NEWARK, NJ – Yefim Litvan, who has coached internationally for the United States in two Olympic Games and who recently completed a highly successful tenure as a college head coach at Rutgers University, is the new head coach of the men’s and women’s fencing teams at New Jersey Institute of Technology.

 

Litvan, who was honored as 2007 Coach of the Year by the United States Fencing Association, entered college coaching in 1990. Since then, he has guided championship-level teams and individuals in both men’s and women’s fencing and in all three weapons of the sport–sabre, foil and epee.

An émigré from the former Soviet Union, Litvan became an assistant at the University of Pennsylvania in 1990, remaining there until being named head coach at Rutgers in New Brunswick, NJ, in June 1994. He was head coach of Rutgers until last month and now joins the NJIT staff.

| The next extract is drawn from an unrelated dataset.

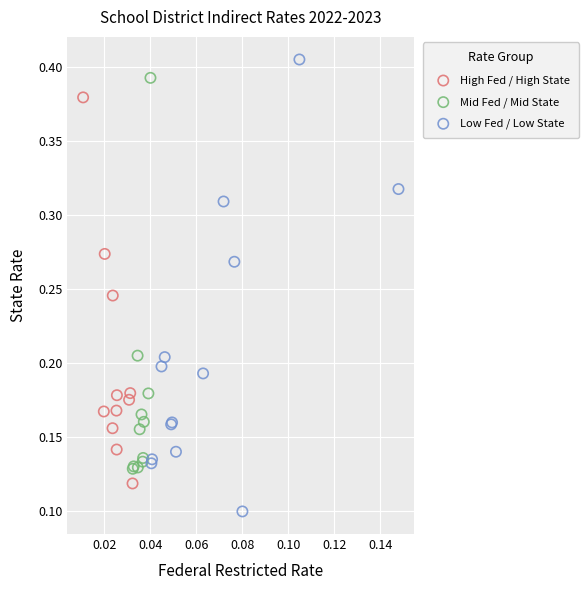

Which series has the largest Y range (max minus min)?

Low Fed / Low State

He joined the United States National Team program in 1995 and was a coach in the 1996 and 2000 Olympic Games. Litvan, who also coached in the World University Games and in the Pan American Games, was on the US coaching staff for the fencing World Championships from 1995 to 1999.

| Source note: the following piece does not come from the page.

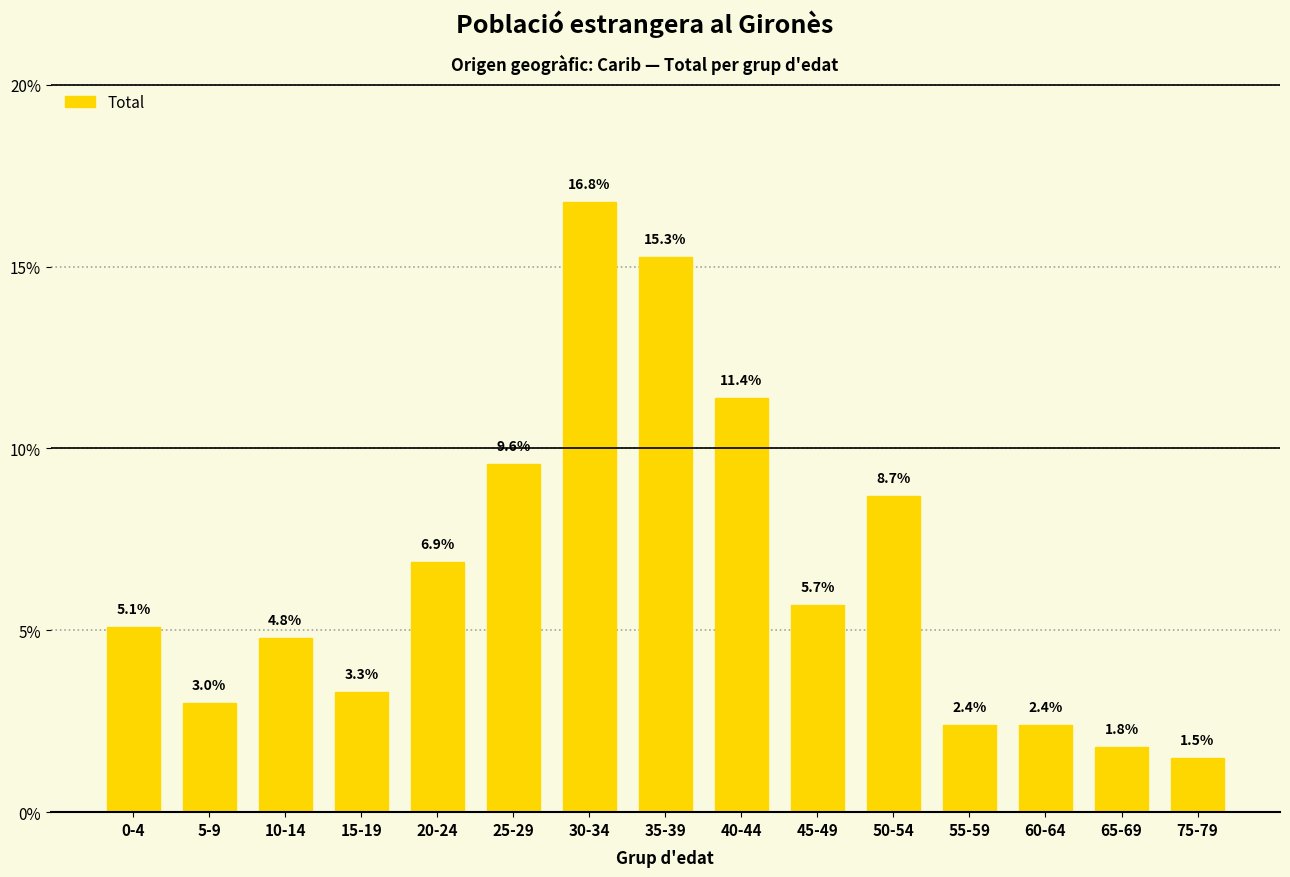

Are the bars grouped side by side (vs. stacked)?

No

In addition to his college and national team work, Litvan has coached at the New York Athletic Club since 1995 and worked with three fencers who have combined to compete in five Olympic Games, while combining to win six United States national championships.

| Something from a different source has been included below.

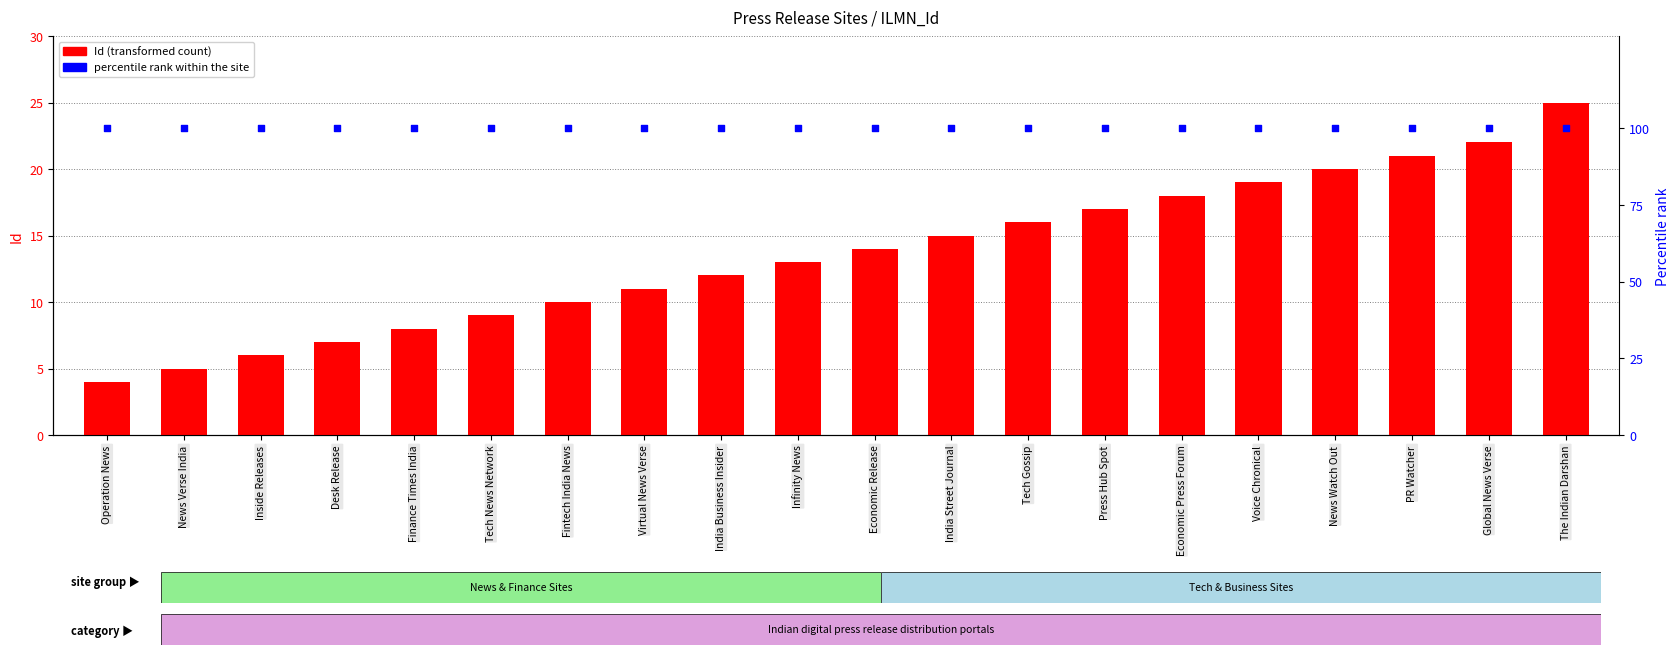

Which series contains the highest Y value?

percentile rank within the site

In 13 years as coach at Rutgers, Litvan led his teams to 11 berths in the NCAA national championships. The teams consistently finished in the top 15 and made the top 10 in seven NCAA tournaments.

In the March 2007 NCAA national championships, Litvan guided his team to a 12th-place finish. It was the final varsity fencing competition for Rutgers, which announced last year that it was eliminating six varsity intercollegiate sports, including fencing.

In 2003, under his tutelage, women’s fencer Alexis Jemal, who had not competed interscholastically prior to college, captured the individual NCAA championship in the women’s sabre. In 1996, Litvan’s Rutgers team won the NCAA team championship in another weapon of fencing, the epee.

In four years at Penn, Litvan coached three All-Americans and two Ivy League team champions. The Penn women’s team was second in the 1994 NCAA championship and the Penn sabre team was second at the NCAAs in 1993 and third in 1994.

Litvan’s coaching career began in the former Soviet Union in 1959, when he was based in Ukraine. Before immigrating to the United States, more than 20 of his protégés achieved the rank of Master of Sports in the former USSR.

At NJIT, he will assume leadership of a sport with one of the longest, richest traditions at the school, with records dating back to 1935-36 on the men’s side. A separate women’s program was founded in 1982-83 and competed until 1990-91. The women’s program was re-established in 2003-04 and continues as a Highlander varsity sport.

The person most identified with fencing at NJIT is the late Paul Hausser, who was a beloved teacher and coach at the school until his retirement in 1991. He headed the fencing program from 1953-54 through 1984-85, compiling more than 200 wins while winning more than 78 percent, including two North Atlantic regional championships. Professor Hausser was widely respected in fencing circles and served on numerous advisory boards for the sport, including the NCAA Fencing Committee.

Starting in 2007-08, NJIT will be the only public institution in New Jersey sponsoring fencing as an intercollegiate varsity sport. Additionally, the school will be the only one in New Jersey offering athletic scholarships for both men’s and women’s fencing.